CMB constraints on monodromy inflation at strong coupling

TL;DR

This paper conducts a detailed numerical analysis of monodromy inflation models at strong coupling using CMB data, revealing constraints on model parameters and the impact of vacuum energy sequestering on their viability.

Contribution

It provides the first comprehensive MCMC analysis of monodromy inflation at strong coupling, exploring parameter space and the effects of vacuum energy sequestering.

Findings

Models with positive Wilson coefficients are ruled out.

Cancellation effects in models with sign-variable coefficients can satisfy current CMB constraints.
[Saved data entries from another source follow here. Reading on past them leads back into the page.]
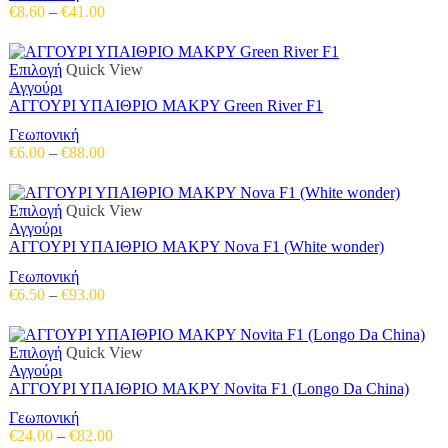
σελίδα
Price
€
8.60
–
€
41.00
παραλλαγές.
του
range:
Οι
προϊόντος
€8.60
επιλογές
through
Αυτό
Επιλογή
Quick View
μπορούν
€41.00
το
Αγγούρι
να
προϊόν
ΑΓΓΟΥΡΙ ΥΠΑΙΘΡΙΟ ΜΑΚΡΥ Green River F1
επιλεγούν
έχει
στη
Γεωπονική
πολλαπλές
σελίδα
Price
€
6.00
–
€
88.00
παραλλαγές.
του
range:
Οι
προϊόντος
€6.00
επιλογές
through
Αυτό
Επιλογή
Quick View
μπορούν
€88.00
το
Αγγούρι
να
προϊόν
ΑΓΓΟΥΡΙ ΥΠΑΙΘΡΙΟ ΜΑΚΡΥ Nova F1 (White wonder)
επιλεγούν
έχει
στη
Γεωπονική
πολλαπλές
σελίδα
Price
€
6.50
–
€
93.00
παραλλαγές.
του
range:
Οι
προϊόντος
€6.50
επιλογές
through
Αυτό
Επιλογή
Quick View
μπορούν
€93.00
το
Αγγούρι
να
προϊόν
ΑΓΓΟΥΡΙ ΥΠΑΙΘΡΙΟ ΜΑΚΡΥ Novita F1 (Longo Da China)
επιλεγούν
έχει
στη
Γεωπονική
πολλαπλές
σελίδα
Price
€
24.00
–
€
82.00
παραλλαγές.
του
Vacuum energy sequestering does not significantly alter Bayesian evidence for these models.

Abstract

We carry out a thorough numerical examination of field theory monodromy inflation at strong coupling. We perform an MCMC analysis using a Gaussian likelihood, fitting multiparameter models using CMB constraints on the spectral index and the tensor to scalar ratio. We show that models with uniquely positive Wilson coefficients are ruled out. If there are coefficients that can take on both signs, there can be a cancellation of terms that flattens the potentials and allows one to satisfy current data, and forecasts with strong constraints on the tensor to scalar ratio. Models of field theory monodromy are naturally enhanced to include a mechanism for canceling off radiative corrections to vacuum energy, via vacuum energy sequestering (VES). Although they include a much larger parameter space, we find that a similar numerical examination yields no significant change in the Bayesian evidence for VES enhanced models, with naturalness considerations making them more attractive from a theoretical perspective.